Bolsa Partido

Não poucas vezes, ao assistir à propaganda eleitoral obrigatória, surgem duas perguntas. Que pessoas esse partido representa? Como ele se mantém? As respostas a essas dúvidas podem estar no atual modo de financiamento dos partidos. Por incrível que possa parecer, no Brasil um partido não precisa representar ninguém para se manter. Basta-lhe obter o registro no Tribunal Superior Eleitoral (TSE) para automaticamente ter direito a uma parcela do Fundo Partidário. Qualquer que seja o apoio popular que obtenha nas eleições, receberá a sua Bolsa Partido.

O Estado de S.Paulo

25 Maio 2015 | 02h04

No País existem atualmente 32 partidos políticos registrados no TSE. Em 2013, a principal receita de 30 deles foi o dinheiro público, e, para 17 deles, os recursos públicos corresponderam a mais de 90% das suas receitas. Tal levantamento foi feito pelo jornal O Globo, com base nas informações do TSE relativas ao ano de 2013, último período para o qual estão disponíveis as informações completas sobre as prestações de contas dos partidos políticos.

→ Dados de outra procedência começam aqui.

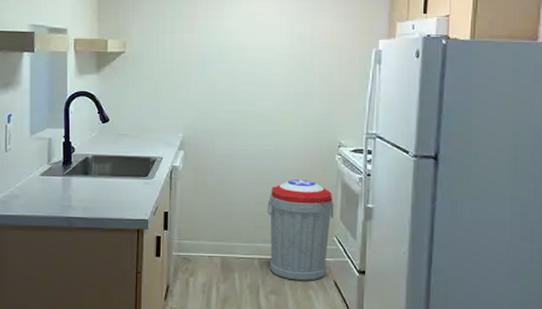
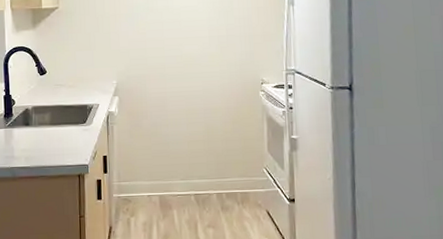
trash can: present [267,180,334,281] -> none [199,116,262,213]

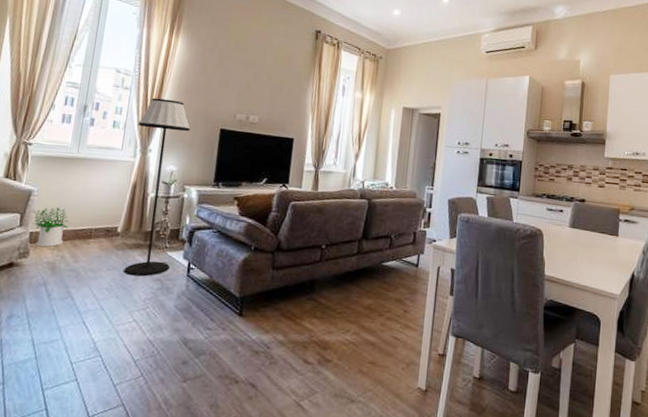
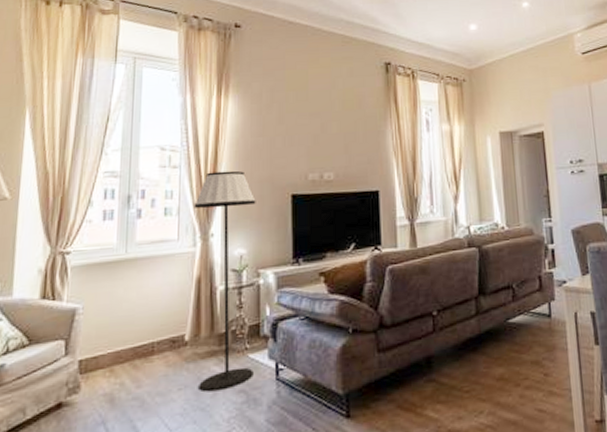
potted plant: present [31,207,69,247] -> none [78,323,124,377]

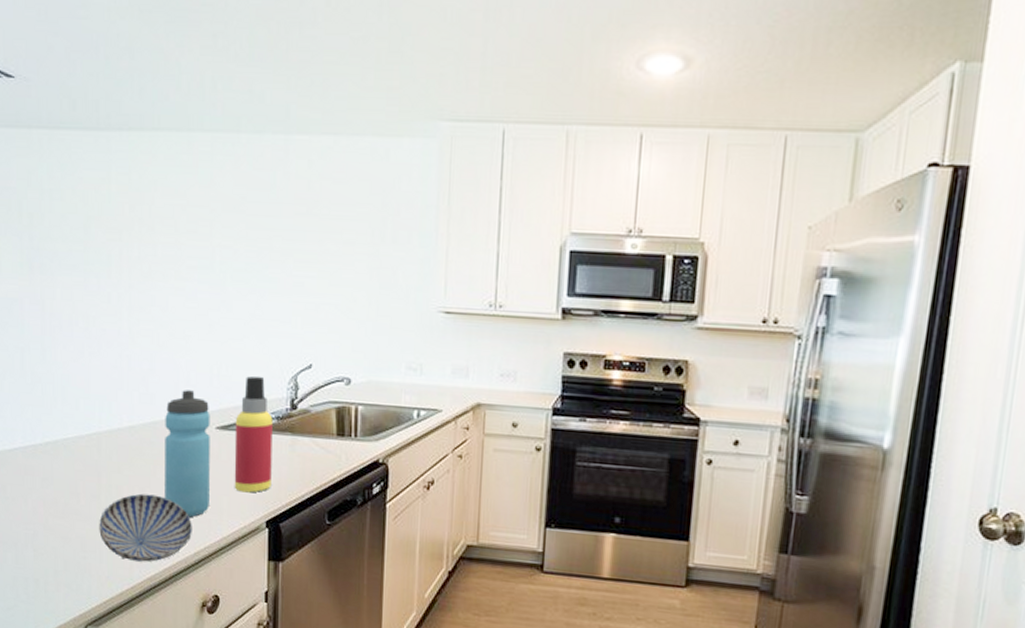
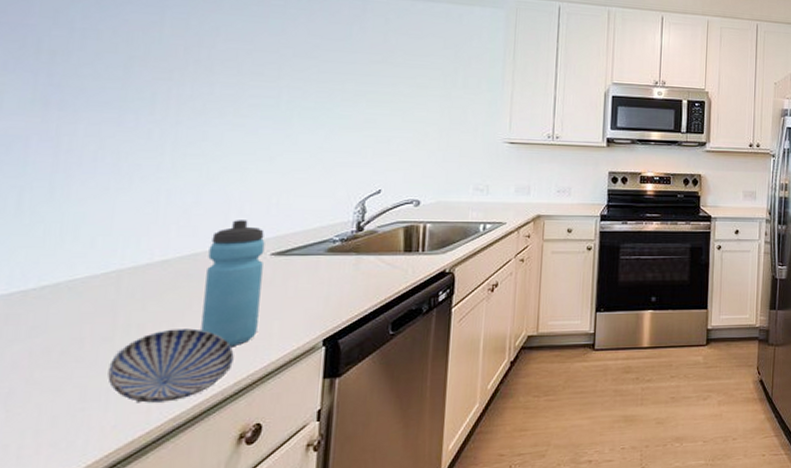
spray bottle: present [234,375,273,493] -> none [288,202,337,314]

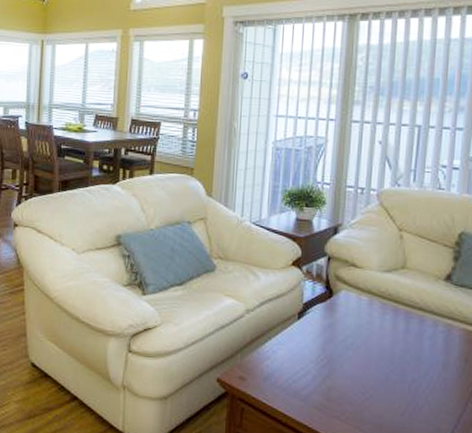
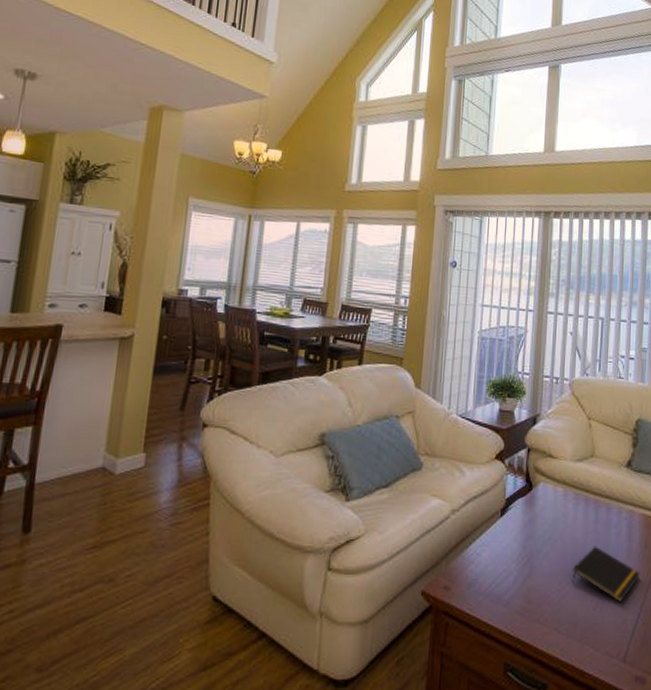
notepad: none [376,355,458,411] -> present [571,546,640,602]

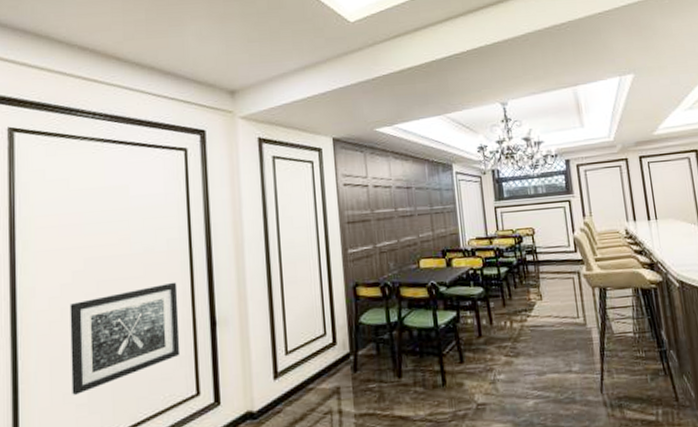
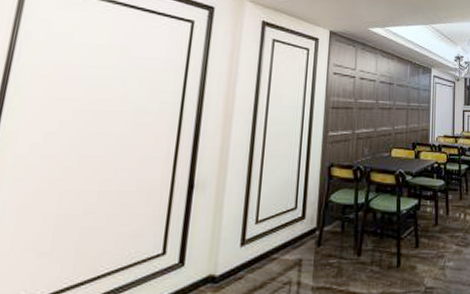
wall art: present [70,282,180,395] -> none [35,142,163,242]

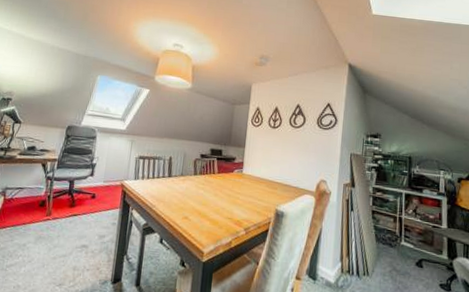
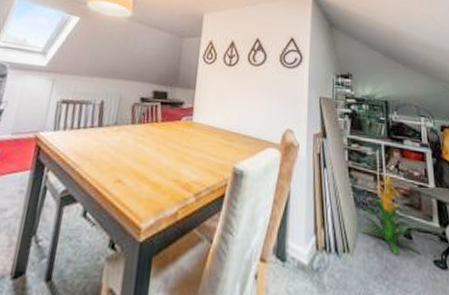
indoor plant: none [379,216,429,279] -> present [361,173,420,255]

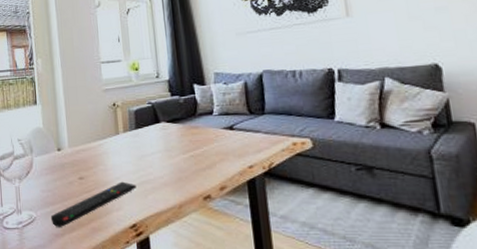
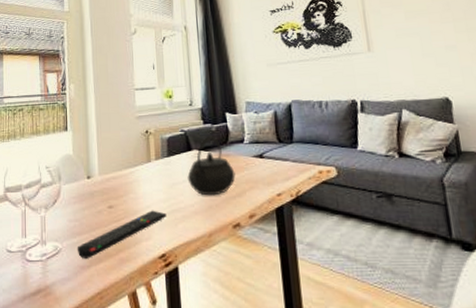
kettle: none [156,107,205,168] -> present [187,135,236,196]

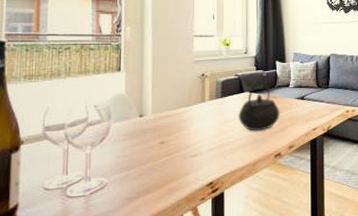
remote control: present [77,210,167,258] -> none [124,144,217,191]

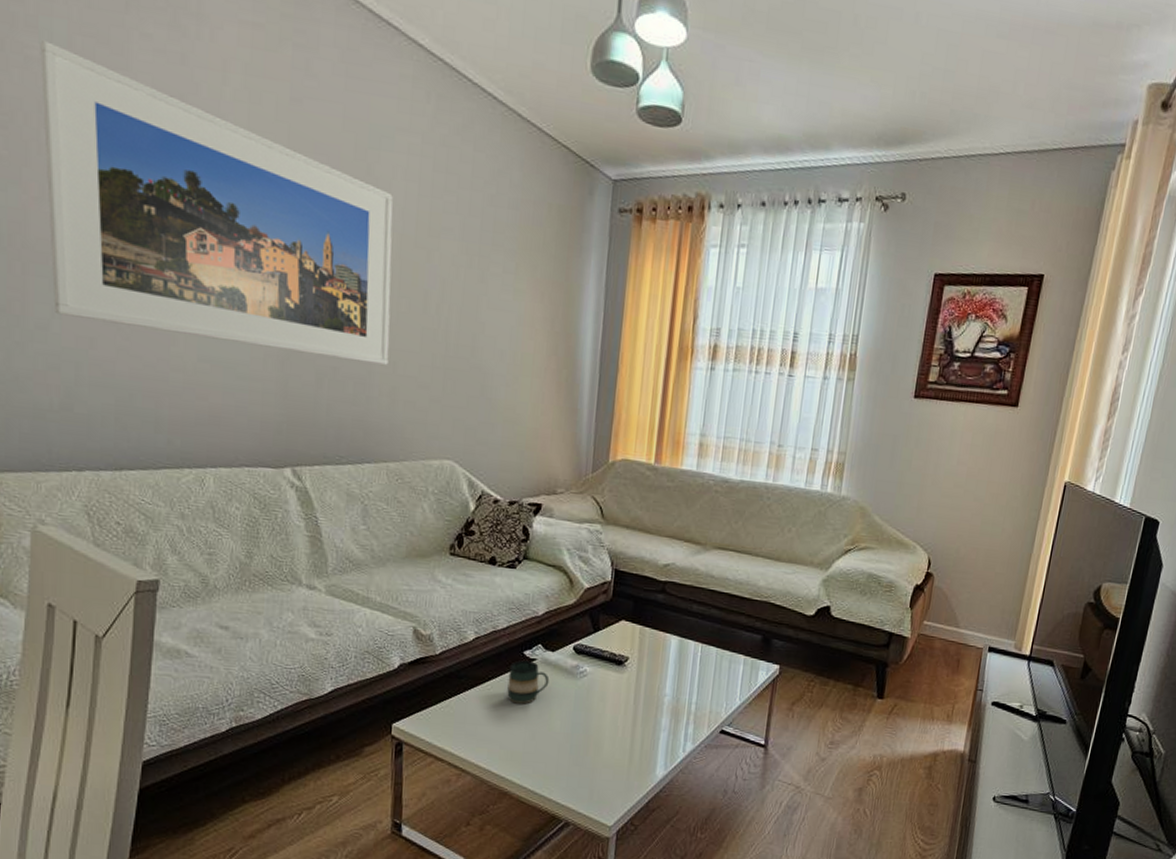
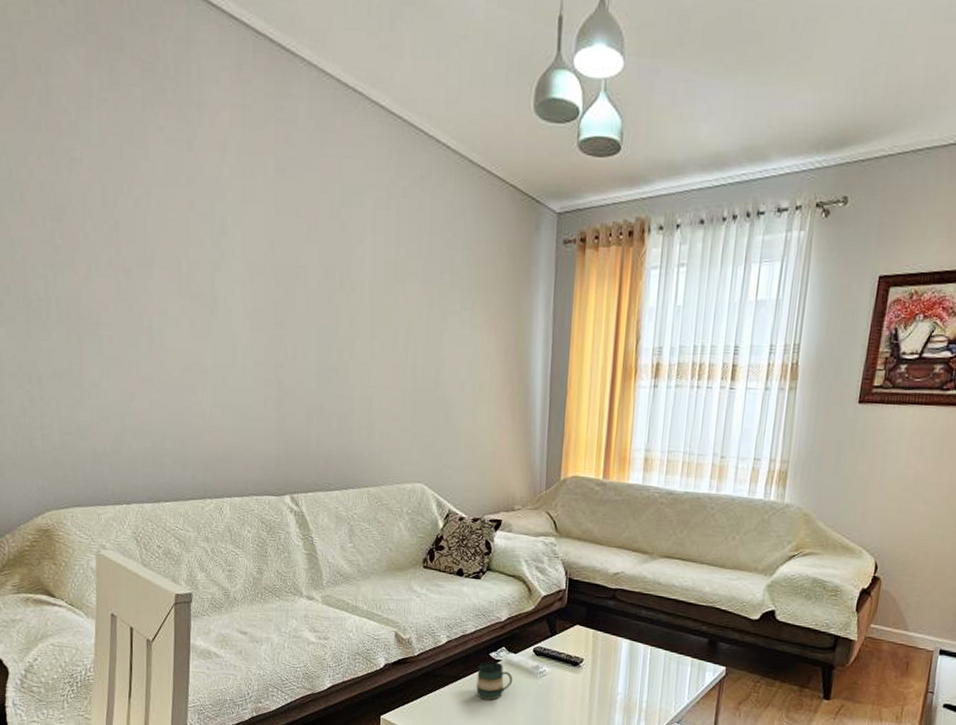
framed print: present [40,39,394,365] -> none [81,142,366,401]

Os partidos têm duas fontes de receita: o financiamento público - proveniente do Fundo Partidário - e as receitas privadas, fruto das doações de pessoas físicas e jurídicas. Em relação a esse último tipo de doação, está em julgamento no Supremo Tribunal Federal ação questionando sua constitucionalidade, já que as empresas não têm direito a voto e, com suas doações, alcançam um protagonismo político incompatível com uma regra básica do sistema democrático representativo: uma pessoa, 1 voto.

No entanto, os números do TSE revelam que o problema pode não estar apenas nas doações de empresas, mas também no financiamento público. Grande parte do Fundo Partidário - 95% - é distribuída aos partidos na proporção dos votos obtidos na última eleição geral para a Câmara dos Deputados. Porém, a parcela restante - 5% do total do Fundo - é distribuída em partes iguais a todos os partidos com registro válido no TSE, sem se levar em conta os votos que tenham recebido. É uma Bolsa Partido, transformando as agremiações políticas num interessante negócio.

O sistema atual de financiamento contém uma profunda contradição. Os partidos políticos são entidades privadas, mas vivem primordialmente do dinheiro público. Ou seja, não precisam buscar apoio da população para se manter, como se exige de uma entidade privada. São sustentados pelo poder público, tenham ou não representatividade.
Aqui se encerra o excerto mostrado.